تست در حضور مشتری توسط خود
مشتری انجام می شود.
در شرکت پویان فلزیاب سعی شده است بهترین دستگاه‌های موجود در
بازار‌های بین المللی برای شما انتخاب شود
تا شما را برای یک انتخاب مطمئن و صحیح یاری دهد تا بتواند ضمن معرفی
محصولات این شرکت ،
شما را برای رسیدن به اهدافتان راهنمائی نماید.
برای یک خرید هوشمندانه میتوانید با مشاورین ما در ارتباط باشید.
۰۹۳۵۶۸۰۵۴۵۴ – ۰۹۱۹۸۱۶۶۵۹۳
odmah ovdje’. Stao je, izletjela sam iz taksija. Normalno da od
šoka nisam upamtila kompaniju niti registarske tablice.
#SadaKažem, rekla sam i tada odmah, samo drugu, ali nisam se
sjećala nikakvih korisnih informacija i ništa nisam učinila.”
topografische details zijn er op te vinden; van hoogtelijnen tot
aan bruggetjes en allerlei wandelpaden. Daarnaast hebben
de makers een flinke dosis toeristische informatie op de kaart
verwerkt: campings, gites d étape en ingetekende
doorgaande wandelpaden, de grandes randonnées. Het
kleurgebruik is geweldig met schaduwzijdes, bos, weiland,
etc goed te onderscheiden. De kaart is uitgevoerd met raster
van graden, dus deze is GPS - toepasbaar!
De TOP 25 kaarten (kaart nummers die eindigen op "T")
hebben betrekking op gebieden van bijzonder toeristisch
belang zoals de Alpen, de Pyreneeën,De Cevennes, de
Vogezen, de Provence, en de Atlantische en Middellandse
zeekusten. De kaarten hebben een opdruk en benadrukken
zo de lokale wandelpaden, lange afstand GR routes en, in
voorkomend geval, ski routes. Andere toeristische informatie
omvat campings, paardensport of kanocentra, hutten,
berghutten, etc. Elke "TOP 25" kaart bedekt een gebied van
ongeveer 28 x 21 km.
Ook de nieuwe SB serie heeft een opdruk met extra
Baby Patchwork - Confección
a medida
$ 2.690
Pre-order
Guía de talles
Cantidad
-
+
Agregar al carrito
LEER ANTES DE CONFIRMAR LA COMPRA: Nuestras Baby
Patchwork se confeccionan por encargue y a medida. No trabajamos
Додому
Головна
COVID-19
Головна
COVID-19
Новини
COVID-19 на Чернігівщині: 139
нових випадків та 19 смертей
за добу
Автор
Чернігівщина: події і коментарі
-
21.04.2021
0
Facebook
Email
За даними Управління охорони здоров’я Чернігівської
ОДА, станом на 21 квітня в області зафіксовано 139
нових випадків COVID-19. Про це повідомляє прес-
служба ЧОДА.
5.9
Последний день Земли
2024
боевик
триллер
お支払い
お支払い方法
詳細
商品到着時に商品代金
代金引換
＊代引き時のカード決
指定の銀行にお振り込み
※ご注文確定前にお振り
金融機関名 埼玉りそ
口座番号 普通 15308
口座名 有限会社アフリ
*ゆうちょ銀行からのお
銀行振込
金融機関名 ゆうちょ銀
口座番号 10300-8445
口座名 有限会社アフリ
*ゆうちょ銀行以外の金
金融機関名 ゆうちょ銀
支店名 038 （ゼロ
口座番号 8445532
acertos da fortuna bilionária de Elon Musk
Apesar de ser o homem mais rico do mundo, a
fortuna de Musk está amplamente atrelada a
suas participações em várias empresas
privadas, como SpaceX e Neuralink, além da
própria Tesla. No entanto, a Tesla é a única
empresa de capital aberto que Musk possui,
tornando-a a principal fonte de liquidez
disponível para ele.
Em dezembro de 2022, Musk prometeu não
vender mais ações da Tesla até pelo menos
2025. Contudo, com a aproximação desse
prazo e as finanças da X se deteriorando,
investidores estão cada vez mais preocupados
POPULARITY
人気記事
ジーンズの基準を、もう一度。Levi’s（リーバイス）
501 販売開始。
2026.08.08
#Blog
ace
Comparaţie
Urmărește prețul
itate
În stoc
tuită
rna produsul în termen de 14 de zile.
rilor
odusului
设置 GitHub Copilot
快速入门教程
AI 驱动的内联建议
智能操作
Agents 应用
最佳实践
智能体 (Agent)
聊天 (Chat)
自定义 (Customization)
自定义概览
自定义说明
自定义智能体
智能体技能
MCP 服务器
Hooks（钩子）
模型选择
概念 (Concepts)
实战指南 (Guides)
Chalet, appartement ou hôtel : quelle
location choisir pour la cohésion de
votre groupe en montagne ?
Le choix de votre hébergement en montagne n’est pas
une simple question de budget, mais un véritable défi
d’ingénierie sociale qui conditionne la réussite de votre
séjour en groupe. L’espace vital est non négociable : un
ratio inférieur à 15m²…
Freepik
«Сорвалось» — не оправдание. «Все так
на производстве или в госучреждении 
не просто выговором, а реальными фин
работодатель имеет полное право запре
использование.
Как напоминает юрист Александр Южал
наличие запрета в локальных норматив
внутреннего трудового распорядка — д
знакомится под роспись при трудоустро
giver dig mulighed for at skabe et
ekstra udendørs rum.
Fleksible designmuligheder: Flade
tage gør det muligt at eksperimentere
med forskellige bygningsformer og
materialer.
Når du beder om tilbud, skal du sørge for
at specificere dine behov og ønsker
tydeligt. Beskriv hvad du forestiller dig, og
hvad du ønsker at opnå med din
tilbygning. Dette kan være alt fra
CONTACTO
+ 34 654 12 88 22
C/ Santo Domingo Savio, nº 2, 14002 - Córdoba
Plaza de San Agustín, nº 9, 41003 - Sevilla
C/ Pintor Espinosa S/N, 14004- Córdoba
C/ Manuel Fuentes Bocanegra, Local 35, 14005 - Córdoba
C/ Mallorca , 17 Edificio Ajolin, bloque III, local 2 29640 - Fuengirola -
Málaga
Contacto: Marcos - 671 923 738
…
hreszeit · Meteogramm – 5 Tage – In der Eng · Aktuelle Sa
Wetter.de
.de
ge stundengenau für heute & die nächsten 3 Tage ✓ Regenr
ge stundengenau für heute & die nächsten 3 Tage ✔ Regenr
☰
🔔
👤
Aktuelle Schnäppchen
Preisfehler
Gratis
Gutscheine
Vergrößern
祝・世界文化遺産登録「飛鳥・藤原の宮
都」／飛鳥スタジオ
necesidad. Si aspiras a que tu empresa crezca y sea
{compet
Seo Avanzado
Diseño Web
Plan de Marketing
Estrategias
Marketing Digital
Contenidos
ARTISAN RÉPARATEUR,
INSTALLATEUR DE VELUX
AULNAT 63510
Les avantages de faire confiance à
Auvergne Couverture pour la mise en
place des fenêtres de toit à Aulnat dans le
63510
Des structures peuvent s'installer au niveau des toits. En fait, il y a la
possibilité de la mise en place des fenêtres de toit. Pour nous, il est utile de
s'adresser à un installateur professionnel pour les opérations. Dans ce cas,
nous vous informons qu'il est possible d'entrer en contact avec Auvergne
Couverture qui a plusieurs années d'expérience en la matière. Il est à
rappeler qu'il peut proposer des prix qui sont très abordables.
━━━━━━
### Task item
Reproduce every line of the listing above without changing anything.

### Reply
تست در حضور مشتری توسط خود
مشتری انجام می شود.
در شرکت پویان فلزیاب سعی شده است بهترین دستگاه‌های موجود در
بازار‌های بین المللی برای شما انتخاب شود
تا شما را برای یک انتخاب مطمئن و صحیح یاری دهد تا بتواند ضمن معرفی
محصولات این شرکت ،
شما را برای رسیدن به اهدافتان راهنمائی نماید.
برای یک خرید هوشمندانه میتوانید با مشاورین ما در ارتباط باشید.
۰۹۳۵۶۸۰۵۴۵۴ – ۰۹۱۹۸۱۶۶۵۹۳
odmah ovdje’. Stao je, izletjela sam iz taksija. Normalno da od
šoka nisam upamtila kompaniju niti registarske tablice.
#SadaKažem, rekla sam i tada odmah, samo drugu, ali nisam se
sjećala nikakvih korisnih informacija i ništa nisam učinila.”
topografische details zijn er op te vinden; van hoogtelijnen tot
aan bruggetjes en allerlei wandelpaden. Daarnaast hebben
de makers een flinke dosis toeristische informatie op de kaart
verwerkt: campings, gites d étape en ingetekende
doorgaande wandelpaden, de grandes randonnées. Het
kleurgebruik is geweldig met schaduwzijdes, bos, weiland,
etc goed te onderscheiden. De kaart is uitgevoerd met raster
van graden, dus deze is GPS - toepasbaar!
De TOP 25 kaarten (kaart nummers die eindigen op "T")
hebben betrekking op gebieden van bijzonder toeristisch
belang zoals de Alpen, de Pyreneeën,De Cevennes, de
Vogezen, de Provence, en de Atlantische en Middellandse
zeekusten. De kaarten hebben een opdruk en benadrukken
zo de lokale wandelpaden, lange afstand GR routes en, in
voorkomend geval, ski routes. Andere toeristische informatie
omvat campings, paardensport of kanocentra, hutten,
berghutten, etc. Elke "TOP 25" kaart bedekt een gebied van
ongeveer 28 x 21 km.
Ook de nieuwe SB serie heeft een opdruk met extra
Baby Patchwork - Confección
a medida
$ 2.690
Pre-order
Guía de talles
Cantidad
-
+
Agregar al carrito
LEER ANTES DE CONFIRMAR LA COMPRA: Nuestras Baby
Patchwork se confeccionan por encargue y a medida. No trabajamos
Додому
Головна
COVID-19
Головна
COVID-19
Новини
COVID-19 на Чернігівщині: 139
нових випадків та 19 смертей
за добу
Автор
Чернігівщина: події і коментарі
-
21.04.2021
0
Facebook
Email
За даними Управління охорони здоров’я Чернігівської
ОДА, станом на 21 квітня в області зафіксовано 139
нових випадків COVID-19. Про це повідомляє прес-
служба ЧОДА.
5.9
Последний день Земли
2024
боевик
триллер
お支払い
お支払い方法
詳細
商品到着時に商品代金
代金引換
＊代引き時のカード決
指定の銀行にお振り込み
※ご注文確定前にお振り
金融機関名 埼玉りそ
口座番号 普通 15308
口座名 有限会社アフリ
*ゆうちょ銀行からのお
銀行振込
金融機関名 ゆうちょ銀
口座番号 10300-8445
口座名 有限会社アフリ
*ゆうちょ銀行以外の金
金融機関名 ゆうちょ銀
支店名 038 （ゼロ
口座番号 8445532
acertos da fortuna bilionária de Elon Musk
Apesar de ser o homem mais rico do mundo, a
fortuna de Musk está amplamente atrelada a
suas participações em várias empresas
privadas, como SpaceX e Neuralink, além da
própria Tesla. No entanto, a Tesla é a única
empresa de capital aberto que Musk possui,
tornando-a a principal fonte de liquidez
disponível para ele.
Em dezembro de 2022, Musk prometeu não
vender mais ações da Tesla até pelo menos
2025. Contudo, com a aproximação desse
prazo e as finanças da X se deteriorando,
investidores estão cada vez mais preocupados
POPULARITY
人気記事
ジーンズの基準を、もう一度。Levi’s（リーバイス）
501 販売開始。
2026.08.08
#Blog
ace
Comparaţie
Urmărește prețul
itate
În stoc
tuită
rna produsul în termen de 14 de zile.
rilor
odusului
设置 GitHub Copilot
快速入门教程
AI 驱动的内联建议
智能操作
Agents 应用
最佳实践
智能体 (Agent)
聊天 (Chat)
自定义 (Customization)
自定义概览
自定义说明
自定义智能体
智能体技能
MCP 服务器
Hooks（钩子）
模型选择
概念 (Concepts)
实战指南 (Guides)
Chalet, appartement ou hôtel : quelle
location choisir pour la cohésion de
votre groupe en montagne ?
Le choix de votre hébergement en montagne n’est pas
une simple question de budget, mais un véritable défi
d’ingénierie sociale qui conditionne la réussite de votre
séjour en groupe. L’espace vital est non négociable : un
ratio inférieur à 15m²…
Freepik
«Сорвалось» — не оправдание. «Все так
на производстве или в госучреждении 
не просто выговором, а реальными фин
работодатель имеет полное право запре
использование.
Как напоминает юрист Александр Южал
наличие запрета в локальных норматив
внутреннего трудового распорядка — д
знакомится под роспись при трудоустро
giver dig mulighed for at skabe et
ekstra udendørs rum.
Fleksible designmuligheder: Flade
tage gør det muligt at eksperimentere
med forskellige bygningsformer og
materialer.
Når du beder om tilbud, skal du sørge for
at specificere dine behov og ønsker
tydeligt. Beskriv hvad du forestiller dig, og
hvad du ønsker at opnå med din
tilbygning. Dette kan være alt fra
CONTACTO
+ 34 654 12 88 22
C/ Santo Domingo Savio, nº 2, 14002 - Córdoba
Plaza de San Agustín, nº 9, 41003 - Sevilla
C/ Pintor Espinosa S/N, 14004- Córdoba
C/ Manuel Fuentes Bocanegra, Local 35, 14005 - Córdoba
C/ Mallorca , 17 Edificio Ajolin, bloque III, local 2 29640 - Fuengirola -
Málaga
Contacto: Marcos - 671 923 738
…
hreszeit · Meteogramm – 5 Tage – In der Eng · Aktuelle Sa
Wetter.de
.de
ge stundengenau für heute & die nächsten 3 Tage ✓ Regenr
ge stundengenau für heute & die nächsten 3 Tage ✔ Regenr
☰
🔔
👤
Aktuelle Schnäppchen
Preisfehler
Gratis
Gutscheine
Vergrößern
祝・世界文化遺産登録「飛鳥・藤原の宮
都」／飛鳥スタジオ
necesidad. Si aspiras a que tu empresa crezca y sea
{compet
Seo Avanzado
Diseño Web
Plan de Marketing
Estrategias
Marketing Digital
Contenidos
ARTISAN RÉPARATEUR,
INSTALLATEUR DE VELUX
AULNAT 63510
Les avantages de faire confiance à
Auvergne Couverture pour la mise en
place des fenêtres de toit à Aulnat dans le
63510
Des structures peuvent s'installer au niveau des toits. En fait, il y a la
possibilité de la mise en place des fenêtres de toit. Pour nous, il est utile de
s'adresser à un installateur professionnel pour les opérations. Dans ce cas,
nous vous informons qu'il est possible d'entrer en contact avec Auvergne
Couverture qui a plusieurs années d'expérience en la matière. Il est à
rappeler qu'il peut proposer des prix qui sont très abordables.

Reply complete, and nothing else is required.